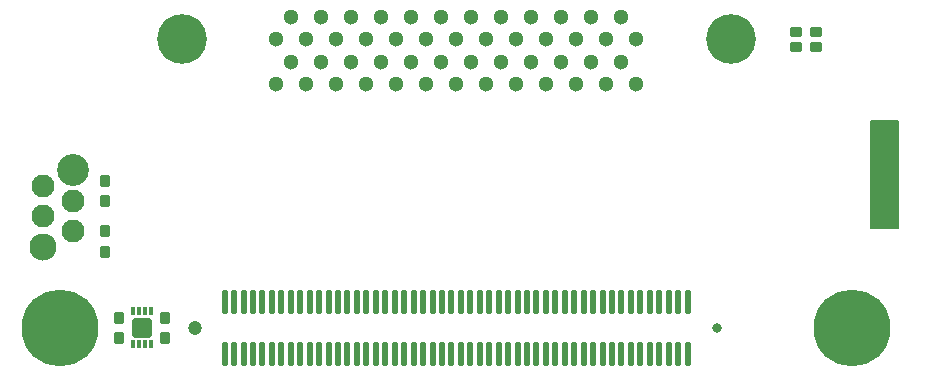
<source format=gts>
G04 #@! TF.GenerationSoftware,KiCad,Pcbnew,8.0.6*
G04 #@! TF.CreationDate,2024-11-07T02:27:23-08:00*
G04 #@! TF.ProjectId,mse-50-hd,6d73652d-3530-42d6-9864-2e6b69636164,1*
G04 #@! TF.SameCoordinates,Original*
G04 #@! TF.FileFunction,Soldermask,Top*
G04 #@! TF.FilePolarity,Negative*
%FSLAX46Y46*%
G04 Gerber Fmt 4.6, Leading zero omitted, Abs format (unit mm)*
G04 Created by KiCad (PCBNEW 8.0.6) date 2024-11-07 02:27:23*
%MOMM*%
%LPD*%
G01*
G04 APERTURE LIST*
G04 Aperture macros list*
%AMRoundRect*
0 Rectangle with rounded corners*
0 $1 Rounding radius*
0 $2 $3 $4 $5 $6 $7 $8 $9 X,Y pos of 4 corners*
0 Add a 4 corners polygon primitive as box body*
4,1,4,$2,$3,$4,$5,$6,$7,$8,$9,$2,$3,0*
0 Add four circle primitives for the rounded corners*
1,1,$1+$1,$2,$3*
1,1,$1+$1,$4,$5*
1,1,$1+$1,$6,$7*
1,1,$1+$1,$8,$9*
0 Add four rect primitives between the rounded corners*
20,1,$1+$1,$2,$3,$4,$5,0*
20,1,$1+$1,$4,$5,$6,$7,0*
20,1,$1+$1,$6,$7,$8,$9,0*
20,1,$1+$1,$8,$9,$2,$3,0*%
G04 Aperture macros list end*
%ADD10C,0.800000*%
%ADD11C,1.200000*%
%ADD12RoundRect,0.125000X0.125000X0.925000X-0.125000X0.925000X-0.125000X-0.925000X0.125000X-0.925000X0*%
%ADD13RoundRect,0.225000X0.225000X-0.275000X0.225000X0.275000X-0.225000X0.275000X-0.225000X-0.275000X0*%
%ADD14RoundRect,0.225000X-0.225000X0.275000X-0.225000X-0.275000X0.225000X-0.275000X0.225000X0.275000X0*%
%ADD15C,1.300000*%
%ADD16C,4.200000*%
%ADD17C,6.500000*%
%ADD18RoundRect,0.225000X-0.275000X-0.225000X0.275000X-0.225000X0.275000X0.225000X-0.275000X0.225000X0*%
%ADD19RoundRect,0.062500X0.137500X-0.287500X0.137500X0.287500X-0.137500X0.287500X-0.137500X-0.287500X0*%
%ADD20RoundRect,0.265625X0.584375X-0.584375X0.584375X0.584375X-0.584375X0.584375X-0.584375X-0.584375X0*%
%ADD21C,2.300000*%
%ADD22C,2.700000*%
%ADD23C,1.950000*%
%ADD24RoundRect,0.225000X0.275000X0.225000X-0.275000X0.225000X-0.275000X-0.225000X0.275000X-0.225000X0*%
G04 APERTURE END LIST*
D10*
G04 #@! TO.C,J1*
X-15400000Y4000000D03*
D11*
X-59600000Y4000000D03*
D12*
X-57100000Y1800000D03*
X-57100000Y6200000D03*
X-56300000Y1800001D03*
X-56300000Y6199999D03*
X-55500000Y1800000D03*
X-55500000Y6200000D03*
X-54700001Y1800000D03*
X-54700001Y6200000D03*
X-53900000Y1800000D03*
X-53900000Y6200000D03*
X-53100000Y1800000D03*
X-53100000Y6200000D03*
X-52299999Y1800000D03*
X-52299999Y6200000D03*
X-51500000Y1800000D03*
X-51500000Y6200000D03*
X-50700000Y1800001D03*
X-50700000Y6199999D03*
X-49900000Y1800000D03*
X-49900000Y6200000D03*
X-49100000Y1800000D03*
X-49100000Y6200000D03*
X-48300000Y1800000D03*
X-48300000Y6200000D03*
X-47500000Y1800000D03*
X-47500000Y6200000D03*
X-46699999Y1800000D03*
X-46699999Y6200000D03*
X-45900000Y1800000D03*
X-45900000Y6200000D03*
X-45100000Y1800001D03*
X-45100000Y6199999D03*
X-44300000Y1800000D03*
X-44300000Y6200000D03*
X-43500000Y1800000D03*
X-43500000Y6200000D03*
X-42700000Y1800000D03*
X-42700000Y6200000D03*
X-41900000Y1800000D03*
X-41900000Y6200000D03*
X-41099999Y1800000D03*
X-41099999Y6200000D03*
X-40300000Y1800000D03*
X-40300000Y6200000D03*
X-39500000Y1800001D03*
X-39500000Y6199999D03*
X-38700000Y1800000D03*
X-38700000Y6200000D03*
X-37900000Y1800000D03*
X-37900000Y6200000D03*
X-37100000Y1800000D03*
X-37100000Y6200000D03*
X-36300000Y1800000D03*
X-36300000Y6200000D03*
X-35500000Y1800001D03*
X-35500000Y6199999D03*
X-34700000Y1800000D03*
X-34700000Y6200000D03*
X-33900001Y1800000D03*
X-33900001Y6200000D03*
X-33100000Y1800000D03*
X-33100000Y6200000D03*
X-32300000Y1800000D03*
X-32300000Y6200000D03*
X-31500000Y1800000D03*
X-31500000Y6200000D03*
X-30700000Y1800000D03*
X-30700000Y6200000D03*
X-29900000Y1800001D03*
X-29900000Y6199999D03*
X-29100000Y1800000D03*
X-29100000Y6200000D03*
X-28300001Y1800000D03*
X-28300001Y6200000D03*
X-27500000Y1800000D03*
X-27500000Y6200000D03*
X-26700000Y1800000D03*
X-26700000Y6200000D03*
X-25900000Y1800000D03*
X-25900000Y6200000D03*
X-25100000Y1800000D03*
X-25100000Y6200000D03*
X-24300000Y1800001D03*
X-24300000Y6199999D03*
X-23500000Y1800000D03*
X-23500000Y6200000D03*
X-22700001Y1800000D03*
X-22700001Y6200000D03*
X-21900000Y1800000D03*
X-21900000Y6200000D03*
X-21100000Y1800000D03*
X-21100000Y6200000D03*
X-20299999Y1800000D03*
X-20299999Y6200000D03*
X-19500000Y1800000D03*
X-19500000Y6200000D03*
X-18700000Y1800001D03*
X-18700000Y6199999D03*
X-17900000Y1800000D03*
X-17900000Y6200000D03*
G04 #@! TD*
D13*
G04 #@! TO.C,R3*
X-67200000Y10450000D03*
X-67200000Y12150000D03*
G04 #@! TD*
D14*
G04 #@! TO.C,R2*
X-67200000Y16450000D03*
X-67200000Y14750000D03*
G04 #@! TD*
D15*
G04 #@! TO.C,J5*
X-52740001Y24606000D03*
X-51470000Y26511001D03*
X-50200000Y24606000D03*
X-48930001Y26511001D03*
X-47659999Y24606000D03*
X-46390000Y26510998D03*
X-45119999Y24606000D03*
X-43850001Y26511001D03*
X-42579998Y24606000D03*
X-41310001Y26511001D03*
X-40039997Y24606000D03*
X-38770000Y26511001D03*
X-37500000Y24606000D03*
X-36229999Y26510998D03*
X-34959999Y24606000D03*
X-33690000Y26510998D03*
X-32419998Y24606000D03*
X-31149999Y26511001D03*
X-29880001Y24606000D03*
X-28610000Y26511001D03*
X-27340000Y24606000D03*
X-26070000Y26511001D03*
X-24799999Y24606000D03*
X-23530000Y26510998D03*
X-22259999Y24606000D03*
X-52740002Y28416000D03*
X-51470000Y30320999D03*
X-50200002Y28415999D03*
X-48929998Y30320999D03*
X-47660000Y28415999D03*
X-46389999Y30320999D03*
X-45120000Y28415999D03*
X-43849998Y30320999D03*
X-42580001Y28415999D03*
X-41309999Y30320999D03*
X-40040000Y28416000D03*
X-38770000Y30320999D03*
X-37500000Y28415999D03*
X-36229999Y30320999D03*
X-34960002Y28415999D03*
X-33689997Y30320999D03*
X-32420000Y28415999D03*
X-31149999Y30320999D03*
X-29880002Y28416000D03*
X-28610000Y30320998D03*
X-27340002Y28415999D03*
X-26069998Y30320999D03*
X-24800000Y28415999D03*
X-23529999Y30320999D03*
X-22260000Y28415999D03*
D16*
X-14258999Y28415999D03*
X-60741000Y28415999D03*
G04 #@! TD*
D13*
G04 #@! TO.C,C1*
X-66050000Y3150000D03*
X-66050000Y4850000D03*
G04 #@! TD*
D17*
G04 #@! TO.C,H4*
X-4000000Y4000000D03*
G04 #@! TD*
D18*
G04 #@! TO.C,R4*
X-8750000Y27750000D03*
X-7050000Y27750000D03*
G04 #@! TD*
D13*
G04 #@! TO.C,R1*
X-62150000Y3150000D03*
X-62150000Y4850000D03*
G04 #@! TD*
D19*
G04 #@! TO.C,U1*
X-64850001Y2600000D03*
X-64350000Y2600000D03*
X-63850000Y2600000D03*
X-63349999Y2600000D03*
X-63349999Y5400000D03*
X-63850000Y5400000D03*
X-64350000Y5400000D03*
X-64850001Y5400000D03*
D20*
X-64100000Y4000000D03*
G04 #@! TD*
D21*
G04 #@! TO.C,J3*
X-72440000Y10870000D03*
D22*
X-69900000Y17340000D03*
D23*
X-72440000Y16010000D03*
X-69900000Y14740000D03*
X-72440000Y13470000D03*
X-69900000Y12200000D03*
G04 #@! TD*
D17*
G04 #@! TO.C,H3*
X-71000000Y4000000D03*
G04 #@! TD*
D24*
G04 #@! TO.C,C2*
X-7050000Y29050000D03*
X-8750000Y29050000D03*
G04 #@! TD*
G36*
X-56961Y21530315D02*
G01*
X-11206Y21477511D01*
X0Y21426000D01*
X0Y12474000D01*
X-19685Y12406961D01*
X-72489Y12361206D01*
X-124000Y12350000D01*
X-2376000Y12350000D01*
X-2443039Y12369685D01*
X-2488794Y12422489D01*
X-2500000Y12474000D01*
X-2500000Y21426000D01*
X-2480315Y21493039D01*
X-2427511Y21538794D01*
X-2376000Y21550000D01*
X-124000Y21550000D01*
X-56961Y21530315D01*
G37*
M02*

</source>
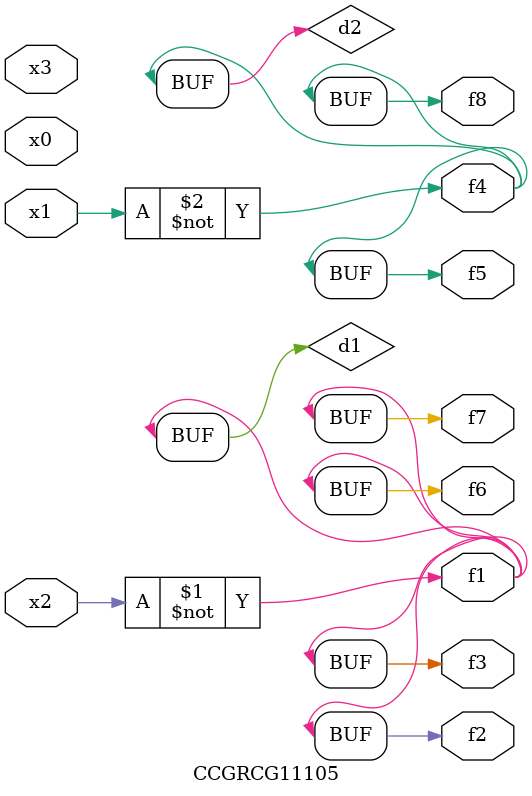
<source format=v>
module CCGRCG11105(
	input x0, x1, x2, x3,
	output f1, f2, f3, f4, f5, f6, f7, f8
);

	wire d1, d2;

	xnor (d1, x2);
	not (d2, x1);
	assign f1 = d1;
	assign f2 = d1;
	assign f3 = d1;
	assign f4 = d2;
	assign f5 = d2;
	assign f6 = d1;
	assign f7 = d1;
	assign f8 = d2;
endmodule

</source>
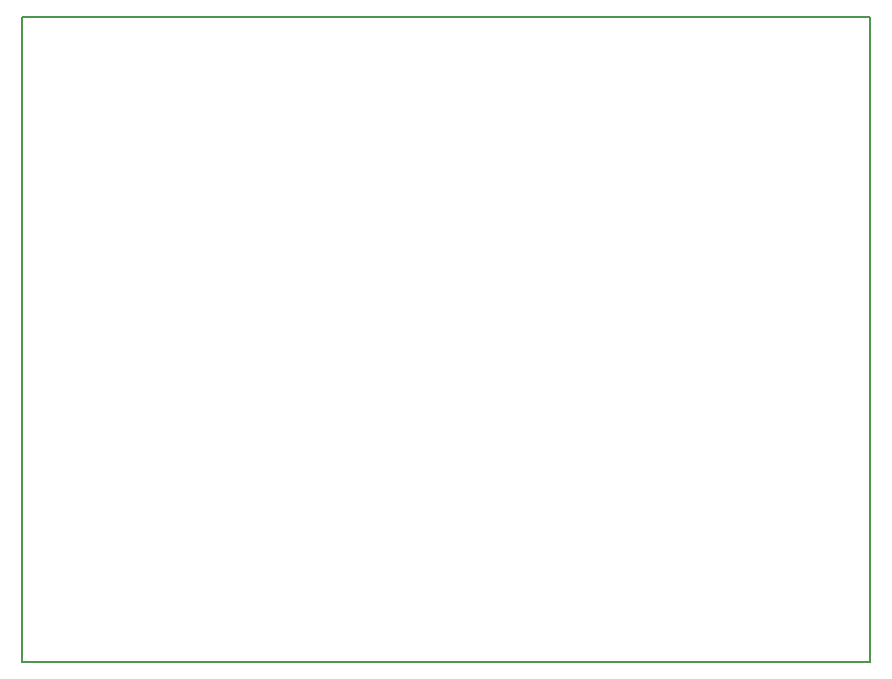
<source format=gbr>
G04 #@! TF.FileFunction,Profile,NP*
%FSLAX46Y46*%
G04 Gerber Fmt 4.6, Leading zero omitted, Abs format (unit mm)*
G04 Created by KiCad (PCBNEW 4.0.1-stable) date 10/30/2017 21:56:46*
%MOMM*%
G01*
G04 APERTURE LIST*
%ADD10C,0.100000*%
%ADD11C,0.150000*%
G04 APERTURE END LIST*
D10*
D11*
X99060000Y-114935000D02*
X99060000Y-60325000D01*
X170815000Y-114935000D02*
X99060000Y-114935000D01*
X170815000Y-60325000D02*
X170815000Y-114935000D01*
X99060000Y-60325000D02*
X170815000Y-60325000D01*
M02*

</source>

- [Work instruction]: Here the job is to set down exactly the lines of the material above that fall between the one with "X-42700000Y1800000D03*" and the one with "X-41310001Y26511001D03*", inclusive, and nothing beyond them.

- [Result of the exercise]:
X-42700000Y1800000D03*
X-42700000Y6200000D03*
X-41900000Y1800000D03*
X-41900000Y6200000D03*
X-41099999Y1800000D03*
X-41099999Y6200000D03*
X-40300000Y1800000D03*
X-40300000Y6200000D03*
X-39500000Y1800001D03*
X-39500000Y6199999D03*
X-38700000Y1800000D03*
X-38700000Y6200000D03*
X-37900000Y1800000D03*
X-37900000Y6200000D03*
X-37100000Y1800000D03*
X-37100000Y6200000D03*
X-36300000Y1800000D03*
X-36300000Y6200000D03*
X-35500000Y1800001D03*
X-35500000Y6199999D03*
X-34700000Y1800000D03*
X-34700000Y6200000D03*
X-33900001Y1800000D03*
X-33900001Y6200000D03*
X-33100000Y1800000D03*
X-33100000Y6200000D03*
X-32300000Y1800000D03*
X-32300000Y6200000D03*
X-31500000Y1800000D03*
X-31500000Y6200000D03*
X-30700000Y1800000D03*
X-30700000Y6200000D03*
X-29900000Y1800001D03*
X-29900000Y6199999D03*
X-29100000Y1800000D03*
X-29100000Y6200000D03*
X-28300001Y1800000D03*
X-28300001Y6200000D03*
X-27500000Y1800000D03*
X-27500000Y6200000D03*
X-26700000Y1800000D03*
X-26700000Y6200000D03*
X-25900000Y1800000D03*
X-25900000Y6200000D03*
X-25100000Y1800000D03*
X-25100000Y6200000D03*
X-24300000Y1800001D03*
X-24300000Y6199999D03*
X-23500000Y1800000D03*
X-23500000Y6200000D03*
X-22700001Y1800000D03*
X-22700001Y6200000D03*
X-21900000Y1800000D03*
X-21900000Y6200000D03*
X-21100000Y1800000D03*
X-21100000Y6200000D03*
X-20299999Y1800000D03*
X-20299999Y6200000D03*
X-19500000Y1800000D03*
X-19500000Y6200000D03*
X-18700000Y1800001D03*
X-18700000Y6199999D03*
X-17900000Y1800000D03*
X-17900000Y6200000D03*
G04 #@! TD*
D13*
G04 #@! TO.C,R3*
X-67200000Y10450000D03*
X-67200000Y12150000D03*
G04 #@! TD*
D14*
G04 #@! TO.C,R2*
X-67200000Y16450000D03*
X-67200000Y14750000D03*
G04 #@! TD*
D15*
G04 #@! TO.C,J5*
X-52740001Y24606000D03*
X-51470000Y26511001D03*
X-50200000Y24606000D03*
X-48930001Y26511001D03*
X-47659999Y24606000D03*
X-46390000Y26510998D03*
X-45119999Y24606000D03*
X-43850001Y26511001D03*
X-42579998Y24606000D03*
X-41310001Y26511001D03*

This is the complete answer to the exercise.